Dicevi che c’è anche una sorta di provocazione. Di cosa si tratta?
E’ un pezzo che si intitola “Tutto collegato” e ha un flow di metrica vicino alla cultura rap e hip hop, quella old-style. L’ho realizzato assieme a Frank Macro, che è uno dei progenitori della scena hip hop. E’ un brano che parla, fondamentalmente, di musica, di come questi valori, anche quelli della prima cultura dell’hip hop e del rap, continuino a trasmettersi. Sono valori molto simili anche se le generazioni sono diverse.

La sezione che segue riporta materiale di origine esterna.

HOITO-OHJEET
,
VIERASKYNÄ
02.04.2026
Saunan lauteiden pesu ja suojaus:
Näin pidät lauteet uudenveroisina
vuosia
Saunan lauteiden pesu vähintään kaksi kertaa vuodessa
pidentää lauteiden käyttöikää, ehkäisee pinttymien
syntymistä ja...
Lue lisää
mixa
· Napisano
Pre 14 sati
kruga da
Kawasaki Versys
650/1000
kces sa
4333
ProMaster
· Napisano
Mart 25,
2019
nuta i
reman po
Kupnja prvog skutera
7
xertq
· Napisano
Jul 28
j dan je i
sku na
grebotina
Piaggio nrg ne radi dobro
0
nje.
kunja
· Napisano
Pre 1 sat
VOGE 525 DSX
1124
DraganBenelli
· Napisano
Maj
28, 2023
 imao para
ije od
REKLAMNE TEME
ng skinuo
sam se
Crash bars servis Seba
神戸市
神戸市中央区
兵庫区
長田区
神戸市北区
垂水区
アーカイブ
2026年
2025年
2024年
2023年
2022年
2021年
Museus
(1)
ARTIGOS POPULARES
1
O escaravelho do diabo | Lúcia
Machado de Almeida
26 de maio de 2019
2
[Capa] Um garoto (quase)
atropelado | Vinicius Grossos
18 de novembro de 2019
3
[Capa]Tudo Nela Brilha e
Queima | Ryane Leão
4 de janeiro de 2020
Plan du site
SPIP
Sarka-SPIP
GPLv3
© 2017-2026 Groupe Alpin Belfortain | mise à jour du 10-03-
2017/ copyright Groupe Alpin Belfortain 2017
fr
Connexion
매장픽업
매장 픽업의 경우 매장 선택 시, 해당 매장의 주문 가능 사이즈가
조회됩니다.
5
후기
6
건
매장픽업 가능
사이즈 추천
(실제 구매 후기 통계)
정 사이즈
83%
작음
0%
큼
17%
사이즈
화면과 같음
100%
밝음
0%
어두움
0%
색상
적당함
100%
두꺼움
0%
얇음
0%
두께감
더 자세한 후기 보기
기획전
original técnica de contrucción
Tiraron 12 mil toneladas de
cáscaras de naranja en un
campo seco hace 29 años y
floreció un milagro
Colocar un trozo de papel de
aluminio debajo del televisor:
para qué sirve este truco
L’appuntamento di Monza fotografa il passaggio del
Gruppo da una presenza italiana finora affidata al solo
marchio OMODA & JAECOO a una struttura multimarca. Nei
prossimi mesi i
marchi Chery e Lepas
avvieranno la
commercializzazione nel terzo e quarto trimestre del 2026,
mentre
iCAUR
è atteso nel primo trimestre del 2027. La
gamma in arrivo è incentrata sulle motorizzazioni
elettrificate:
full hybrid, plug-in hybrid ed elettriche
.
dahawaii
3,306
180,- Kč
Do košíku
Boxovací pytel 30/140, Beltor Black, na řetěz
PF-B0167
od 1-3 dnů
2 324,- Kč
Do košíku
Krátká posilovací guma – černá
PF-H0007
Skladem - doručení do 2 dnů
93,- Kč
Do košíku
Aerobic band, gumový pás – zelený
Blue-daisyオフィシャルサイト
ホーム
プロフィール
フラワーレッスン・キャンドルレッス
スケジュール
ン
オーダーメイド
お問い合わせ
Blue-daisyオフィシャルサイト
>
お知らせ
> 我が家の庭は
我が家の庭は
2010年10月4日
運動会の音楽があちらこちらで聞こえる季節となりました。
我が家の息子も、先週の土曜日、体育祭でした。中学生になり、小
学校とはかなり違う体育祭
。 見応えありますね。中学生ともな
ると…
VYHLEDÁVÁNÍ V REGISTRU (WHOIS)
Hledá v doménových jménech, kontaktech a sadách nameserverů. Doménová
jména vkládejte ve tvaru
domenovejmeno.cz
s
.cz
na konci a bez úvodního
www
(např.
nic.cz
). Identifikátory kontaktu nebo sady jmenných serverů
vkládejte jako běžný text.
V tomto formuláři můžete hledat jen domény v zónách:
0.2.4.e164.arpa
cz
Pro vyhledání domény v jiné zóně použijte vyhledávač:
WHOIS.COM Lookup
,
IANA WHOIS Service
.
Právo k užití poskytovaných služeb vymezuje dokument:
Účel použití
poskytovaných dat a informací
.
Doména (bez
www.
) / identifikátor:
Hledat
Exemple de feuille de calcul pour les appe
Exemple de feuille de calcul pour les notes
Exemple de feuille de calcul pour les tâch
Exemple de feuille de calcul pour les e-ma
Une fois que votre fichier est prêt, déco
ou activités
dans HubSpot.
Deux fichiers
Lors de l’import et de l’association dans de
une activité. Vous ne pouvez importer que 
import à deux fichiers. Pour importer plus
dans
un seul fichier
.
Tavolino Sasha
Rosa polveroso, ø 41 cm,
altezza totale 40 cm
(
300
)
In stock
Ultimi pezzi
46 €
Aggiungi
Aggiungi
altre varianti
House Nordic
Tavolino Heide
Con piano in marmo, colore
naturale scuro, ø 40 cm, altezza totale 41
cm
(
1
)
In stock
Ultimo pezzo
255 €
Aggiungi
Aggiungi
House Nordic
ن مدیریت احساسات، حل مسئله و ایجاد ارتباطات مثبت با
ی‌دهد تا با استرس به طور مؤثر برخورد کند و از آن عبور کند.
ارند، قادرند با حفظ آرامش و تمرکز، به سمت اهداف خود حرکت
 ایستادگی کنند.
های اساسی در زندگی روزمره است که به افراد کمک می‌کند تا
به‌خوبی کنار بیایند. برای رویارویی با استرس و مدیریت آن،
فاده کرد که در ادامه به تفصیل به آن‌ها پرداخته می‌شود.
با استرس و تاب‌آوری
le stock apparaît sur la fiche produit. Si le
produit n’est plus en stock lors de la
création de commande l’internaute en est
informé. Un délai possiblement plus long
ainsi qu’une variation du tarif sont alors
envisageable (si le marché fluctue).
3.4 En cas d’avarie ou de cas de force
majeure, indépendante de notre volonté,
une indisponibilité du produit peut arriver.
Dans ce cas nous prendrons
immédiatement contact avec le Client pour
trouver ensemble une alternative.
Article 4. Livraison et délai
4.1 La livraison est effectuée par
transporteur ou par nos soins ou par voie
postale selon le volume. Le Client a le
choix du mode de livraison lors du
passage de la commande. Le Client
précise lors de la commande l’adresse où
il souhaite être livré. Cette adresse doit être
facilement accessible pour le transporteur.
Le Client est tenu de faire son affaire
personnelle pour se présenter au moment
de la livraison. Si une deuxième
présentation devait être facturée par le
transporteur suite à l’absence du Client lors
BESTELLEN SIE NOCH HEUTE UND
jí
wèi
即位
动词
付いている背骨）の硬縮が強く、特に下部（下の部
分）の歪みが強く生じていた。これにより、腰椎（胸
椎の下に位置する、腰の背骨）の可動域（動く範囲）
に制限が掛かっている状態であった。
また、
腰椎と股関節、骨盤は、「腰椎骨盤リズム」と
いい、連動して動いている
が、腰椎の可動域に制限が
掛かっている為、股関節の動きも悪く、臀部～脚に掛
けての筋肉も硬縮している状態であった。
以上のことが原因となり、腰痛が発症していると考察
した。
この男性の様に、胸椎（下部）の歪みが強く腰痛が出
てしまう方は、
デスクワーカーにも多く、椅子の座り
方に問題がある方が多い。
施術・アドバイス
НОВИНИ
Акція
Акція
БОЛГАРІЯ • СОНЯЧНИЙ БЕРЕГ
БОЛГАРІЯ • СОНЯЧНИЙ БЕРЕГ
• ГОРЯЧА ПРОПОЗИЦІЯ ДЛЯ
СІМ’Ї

Questo disco a che pubblico è rivolto? Suonerai qualcosa anche dal vivo?
Guarda, stiamo facendo delle sperimentazioni, perché è un disco abbastanza bizzarro da portare in giro. Con Franco Anderlini, nei giorni scorsi, ho creato un po’ di basi per poterlo suonare e devo dire che il primo esperimento è andato bene. E’ un album che, per ora, si trova solo in formato digitale, ma ne sto preparando anche una versione in CD per i più nostalgici. A chi è rivolto? Direi sostanzialmente a chi ha curiosità.

Continui a scrivere anche canzoni, diciamo così, ‘classiche’?
Assolutamente si. Ho già pronto un disco cantautorale che vorrei registrare in maniera diametralmente opposta rispetto a S.I.N.E. Lo vorrei fare con una band. I pezzi ci sono già e, anche in questo caso, c’è una specie di ‘concept’ che mi interessa sviluppare. Sicuramente lo farò uscire entro il 2023.

Da musicista, acquisti ancora musica?
Si, soprattutto del vinile, in particolare nei mercatini. Ascoltare la musica è anche un atto rituale e io me lo ritaglio mettendo un disco sul piatto. In questi giorni sto approfondendo un bassista che mi è sempre piaciuto: si chiama Jamaladeen Tacuma ed è stato uno dei collaboratori dei primi tempi di Ornette Coleman. E’ un musicista molto funkeggiante, ma anche pronto all’improvvisazione. Ho trovato due suoi lavori da solista che non avevo e sono veramente interessanti.